Friday 10 September 2021

Quite a week on the patch!

Yes indeedy, the magic didn't wear off on Sunday but kept going right through the week. Monday and Tues were quieter though, with just a new pied flycatcher for me troubles. But things kicked off again on Wednesday when the conditions were very promising - nice light south-easterlies and a bit of patchy mist and drizzle.

With no evidence of anything new at Shite Lane and Marsh lane, I very nearly didn't bother doing the top lane, as I had a ton of brown envelopes to go through back in the office. However, it was very fortuitous that I made the effort.

After bumping into a couple of whinchats, I was scanning the fencelines in the mist when I was momentarily confused by a weird looking male wheatear on a post. But something didn't look right about it, so I edged a bit nearer....

Not a male wheatear...

The penny dropped. Grey shrike sp! Looked small and long-winged - shurely it had to be a lesser grey shrike! Then it flew and I lost it. And in trying to find it got distracted by a bunting going "pwit pwit"....

An ortolan, yesterday

Ortolan bunting! Huzzah! A classic early September score for Galley - we probably average one every couple of years here. Meanwhile where did the shrike get to?
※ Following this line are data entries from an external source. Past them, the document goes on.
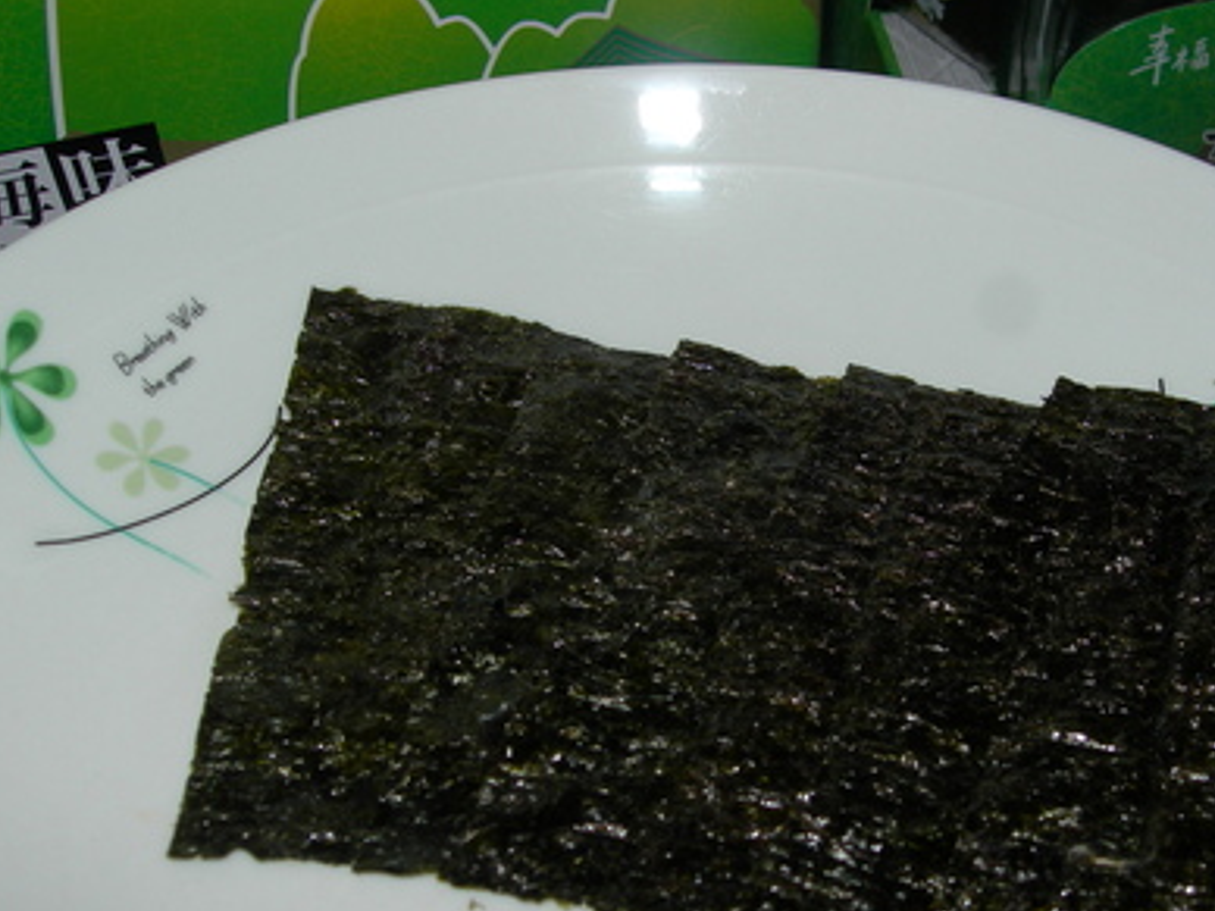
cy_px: 553
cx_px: 758
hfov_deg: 38.7
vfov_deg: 29.6
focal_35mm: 49
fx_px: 1720
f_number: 4.8
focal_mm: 7.8
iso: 50
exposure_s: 1/60.1
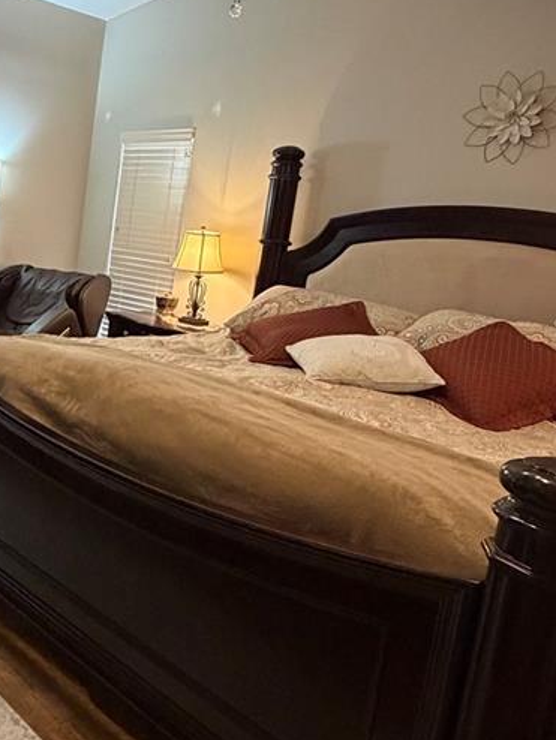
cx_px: -15
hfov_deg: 36.9
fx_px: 728
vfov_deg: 53.8
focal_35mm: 34
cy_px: 327
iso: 500
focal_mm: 2.22
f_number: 2.2
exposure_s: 1/60
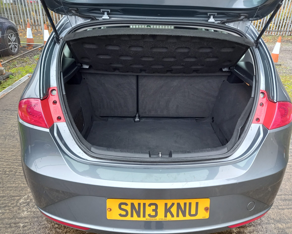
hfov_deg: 64.0
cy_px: 114
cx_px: 153
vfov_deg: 53.2
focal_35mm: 27
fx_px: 233
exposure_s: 1/60
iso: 100
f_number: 2
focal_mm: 4.6
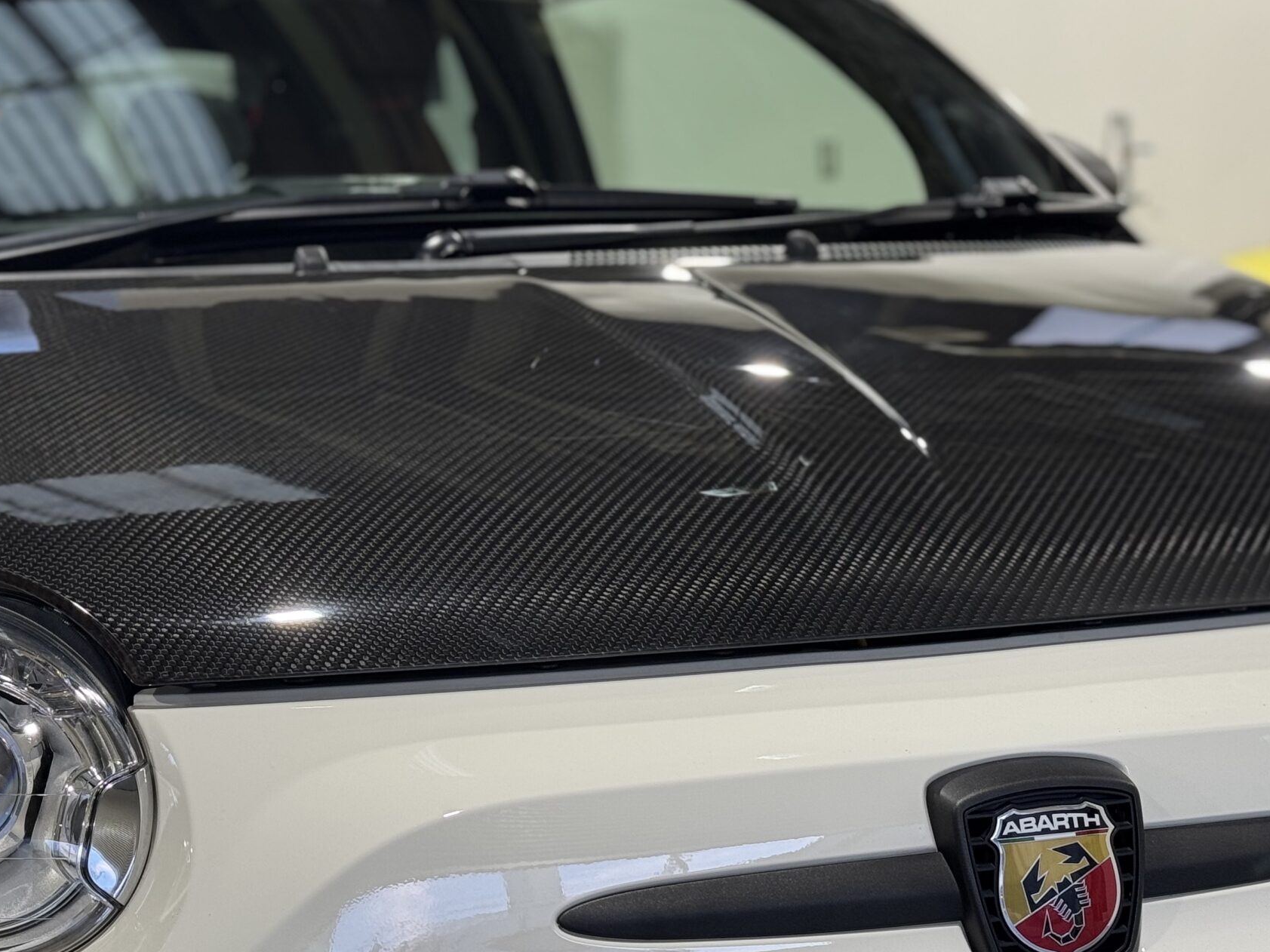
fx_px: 2678
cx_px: 498
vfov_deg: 20.2
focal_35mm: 73
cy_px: 433
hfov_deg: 26.6
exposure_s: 1/50
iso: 50
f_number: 1.78
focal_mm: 6.76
By this time, Chris had shown up with a scope and we managed to relocate it at the bottom of the top lane, where we got better views

Look at the primaries on that! [Photo: C. O'Sullivan]

Whilst watching it, we noticed that it was colour-ringed - and once this news had gone out we were informed of the existence of a Spanish reintroduction programme, with eggs and chicks being reared to fledging and then released into the wild. More on the project here.

Lets leave that there shall we? Did score a bonus turtle dove on another late pm sortie....

Moving on to Thursday, and after the rain moved through I thought I'd have another punt around, only to bang straight into my first pectoral sandpiper at Galley, on the wee stream that flows out of Marsh Lane

A pec sand yesterday (uncropped)

It was really tame, and actually flew towards us at one point. I commando crawled over the shingle to get some closer shots, thinking of Derek Nimmo all the while!


A great wee bird! Twitching a fine wryneck this am surely brings this amayzing spell at Galley to an end? We shall see....

Still second last in the Golden mallard standings tho!

Monday 6 September 2021

Quite a weekend on the patch

Its been light easterlies for a good while now but things have remained slow and steady on the year list front, now that the autumn has officially started. The calm conditions at the end of August resulted in good numbers of waders going through, with two knot being the best, while I also had to twitch a spotted flycatcher found by Old Spoons just in case the autumn was as dud as the seawatching season has been. 

However, things picked up on the mig front on 1st September when both pied flycatcher and coot appeared; the former being more regular than the latter. Saturday morning saw me keen to avenge the painful miss of 3 stock doves and a flyover dotterel during the week and I duly scored with a fine whinchat on the lighthouse road - one that I missed last year.

Exhibit A - a whinchat

A while scanning the sycamores of Dirk produced another spotted flycatcher, plus a few phylloscs, when all of a sudden a bigger, warbler appeared in the foliage. Clearly a hippo, it didn't look "long-winged" and had no wing panel - melodious warbler! My 4th at Galley, and first since 2017. All good!

Another spotted flycatcher

However, things were to get even better on Sunday. Out again on foot, it was slow to start with, with the odd phyllosc here and there, until the blue house garden produced another spotted flycatcher and better yet, a fine redstart, my first for a couple of years.

blurred and on the huh, yesterday

Encouraged to push on, that was it for a good while, until I bumped into a small, pale warbler bouncing around a field edge. Luckily the camera wasn't still in the bag....


Fortunately the bird was very obliging, and seemingly oblivious to my presence. The way it was bouncing around suggested it hadn't been in long, but I was able to get a bit closer and confirm my suspicions that the bird was a booted warbler!!

Getting closer, and nearly in focus.....

It flipped back over the hedge and I was able to sneak up and point the camera at it for one more burst before it was away across the field and into a large sycamore bush, with literally masses of cover beyond...

Booted Warbler, Galley Head, 5/9/2021

I never saw it again, despite giving it a good while. Finding a rare is so often such a massive slice of luck that it does my head in! If I'd spent another five mins trying to get an even better redstart pic I would have missed the booted altogether! Sometimes everything comes together tho, and makes all those empty slogs round Galley worthwhile!